Gaussian graphical model for identifying significantly responsive regulatory networks from time course
IET Systems Biology
|September 27, 2013
Summary
This study introduces a novel Gaussian graphical model to assess gene regulatory networks. The method evaluates network consistency with time-course gene expression data, identifying significant networks like those in circadian rhythms.
Area of Science:
- Bioinformatics
- Systems Biology
- Computational Biology
Background:
- Knowledge-based biological networks offer curated functional linkages between genes and proteins.
- Network activity is condition-specific, necessitating evaluation against relevant data.
- Assessing network-data consistency is crucial for understanding biological systems.
Purpose of the Study:
- To develop a method for evaluating documented regulatory networks using gene expression data.
- To measure the consistency between network architecture and dynamic gene expression profiles.
- To identify condition-specific regulatory networks.
Main Methods:
- Proposed a Gaussian graphical model to evaluate regulatory networks.
- Derived a dynamic Bayesian network model for analyzing time-course gene expression data.
- Matched network structures with gene expression profiles for consistency measurement.
Main Results:
- Successfully evaluated gene regulatory networks using simulated and real microarray data.

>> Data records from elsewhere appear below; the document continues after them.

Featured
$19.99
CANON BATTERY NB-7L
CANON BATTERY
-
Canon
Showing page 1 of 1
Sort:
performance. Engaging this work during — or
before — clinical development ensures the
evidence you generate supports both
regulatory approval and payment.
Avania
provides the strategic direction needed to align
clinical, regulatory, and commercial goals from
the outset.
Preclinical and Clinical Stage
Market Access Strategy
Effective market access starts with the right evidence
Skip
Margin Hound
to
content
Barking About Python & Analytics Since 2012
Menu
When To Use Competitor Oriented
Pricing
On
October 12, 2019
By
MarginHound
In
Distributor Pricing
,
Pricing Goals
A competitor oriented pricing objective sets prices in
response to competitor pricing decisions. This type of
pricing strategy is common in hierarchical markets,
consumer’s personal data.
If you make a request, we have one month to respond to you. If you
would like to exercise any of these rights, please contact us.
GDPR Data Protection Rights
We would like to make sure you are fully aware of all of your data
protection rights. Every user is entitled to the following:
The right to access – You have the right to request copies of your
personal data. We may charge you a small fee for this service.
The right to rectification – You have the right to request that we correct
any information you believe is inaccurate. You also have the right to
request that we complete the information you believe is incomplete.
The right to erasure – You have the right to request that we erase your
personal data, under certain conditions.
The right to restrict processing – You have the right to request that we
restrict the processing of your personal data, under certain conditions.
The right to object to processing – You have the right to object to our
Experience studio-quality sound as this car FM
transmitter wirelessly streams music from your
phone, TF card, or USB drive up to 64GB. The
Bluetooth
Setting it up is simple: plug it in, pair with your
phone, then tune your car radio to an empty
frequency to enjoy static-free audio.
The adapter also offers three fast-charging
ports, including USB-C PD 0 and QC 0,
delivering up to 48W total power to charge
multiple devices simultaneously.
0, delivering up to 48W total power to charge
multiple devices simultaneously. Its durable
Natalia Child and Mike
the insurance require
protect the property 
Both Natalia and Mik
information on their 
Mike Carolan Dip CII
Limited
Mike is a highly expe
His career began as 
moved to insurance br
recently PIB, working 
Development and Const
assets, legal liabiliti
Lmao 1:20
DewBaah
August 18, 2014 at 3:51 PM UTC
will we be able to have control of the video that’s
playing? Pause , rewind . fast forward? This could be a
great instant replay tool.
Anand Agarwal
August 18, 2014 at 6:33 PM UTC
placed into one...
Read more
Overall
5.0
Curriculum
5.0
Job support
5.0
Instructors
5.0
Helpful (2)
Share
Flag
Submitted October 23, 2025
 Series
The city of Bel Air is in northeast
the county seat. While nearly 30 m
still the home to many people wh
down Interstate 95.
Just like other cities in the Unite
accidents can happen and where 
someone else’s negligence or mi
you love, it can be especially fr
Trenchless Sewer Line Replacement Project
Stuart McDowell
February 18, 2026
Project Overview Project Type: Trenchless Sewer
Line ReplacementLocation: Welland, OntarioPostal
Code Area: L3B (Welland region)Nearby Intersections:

- Identified significant regulatory networks responsive to circadian rhythm time courses.
- Screened and ranked knowledge-based networks based on structural consistency.
Conclusions:
- The proposed Gaussian graphical model effectively evaluates gene regulatory networks.
- This approach enables the identification of condition-specific biological networks.
- The method provides a robust framework for analyzing dynamic gene expression data in systems biology.